Alejandro Altamirano ha vivido en México por más de 10 años y es ahí donde está criando a sus dos hijas, nacidas en Estados Unidos.

Pero el granjero de 36 años oriundo de Durango, México, teme quedar tras las rejas si pierde su licencia de conducir.

Durante años, Nuevo México estuvo a la vanguardia en la entrega de licencias de conducción a personas que se sospechaba estaban en Estados Unidos sin permiso legal. Ahora, una propuesta de ley para frenar esa práctica está cobrando fuerza pese a una tendencia en numerosos de estados de entregar licencias a todo el mundo, sin importar su estatus migratorio.

La Cámara de Representantes, donde los republicanos consolidaron su control, se apresta aprobar una medida para repeler una ley del 2003 que hizo de Nuevo México uno de los primeros estados en ofrecer licencias de conducción a inmigrantes sin importar su estatus. Sin embargo, el resultado en la cámara baja pudiera no importar porque en el Senado los demócratas han prometido pelear la propuesta.

Nuevo México tiene el mayor porcentaje de hispanos y la única gobernadora hispana, pero la propuesta aun así ha desatado una batalla.
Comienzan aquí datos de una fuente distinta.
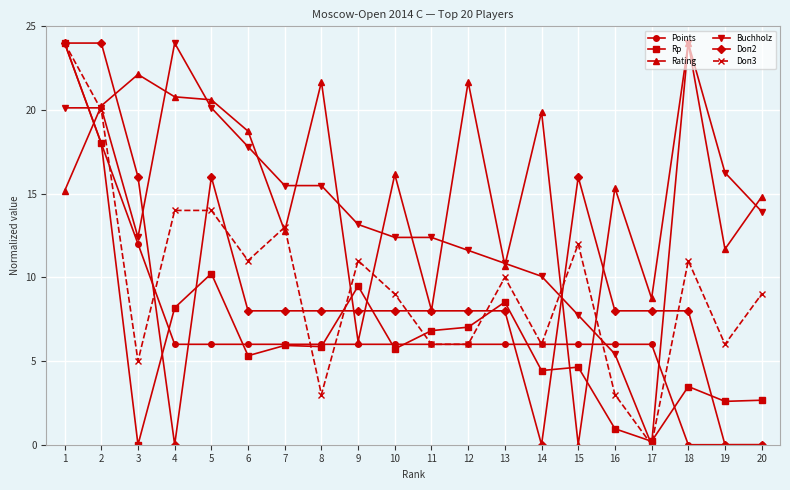

What are all the series names shown in the legend?

Points, Rp, Rating, Buchholz, Doп2, Doп3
Partidarios de la medida dicen que sondeos muestran que la mayoría de los residentes de Nuevo México quieren revertir curso y repeler la ley. Argumentan que hacerlo ayudaría a prevenir fraude y ayudaría al estado a cumplir con los requerimientos federales de identificación.

Este año, California comenzó a emitir licencias de conducción para inmigrantes que están sin autorización en el país, lo que elevó el número de estados que lo hacen a 10. California espera que unas 1,4 millones de personas soliciten las licencias en los próximos tres años.
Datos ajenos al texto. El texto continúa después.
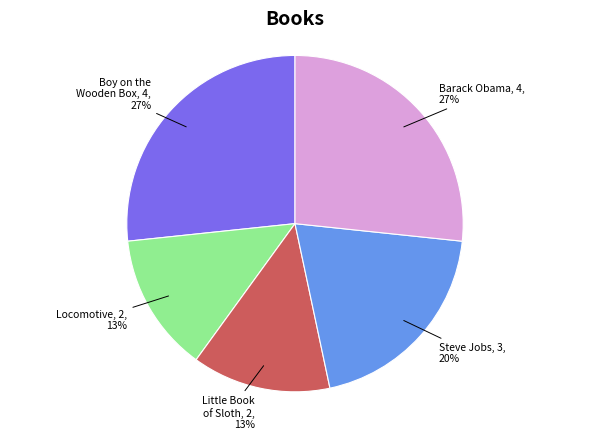

Is it true that Locomotive is 27% of the pie?

False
"Es un producto de muchos años y la necesidad de licencias de conducción", dijo Tanya Broder, abogada del National Immigration Law Center en Los Angeles. "Desde la perspectiva de políticas, tuvo sentido que todos los choferes hicieran pruebas, tuvieran licencia y seguro, fueran responsables de sus antecedentes como conductores".

Los que quieren que la ley en Nuevo México siga en vigor dicen que su anulación dañaría a familias trabajadoras. Dicen además que otros estados que han entregado licencias a inmigrantes no autorizados no contradicen las leyes federales de identificación.

La oposición argumenta que Nuevo México se ha convertido en un refugio para quienes buscan obtener licencias de conducción de forma fraudulenta para cometer delitos, sin intenciones de vivir en el país.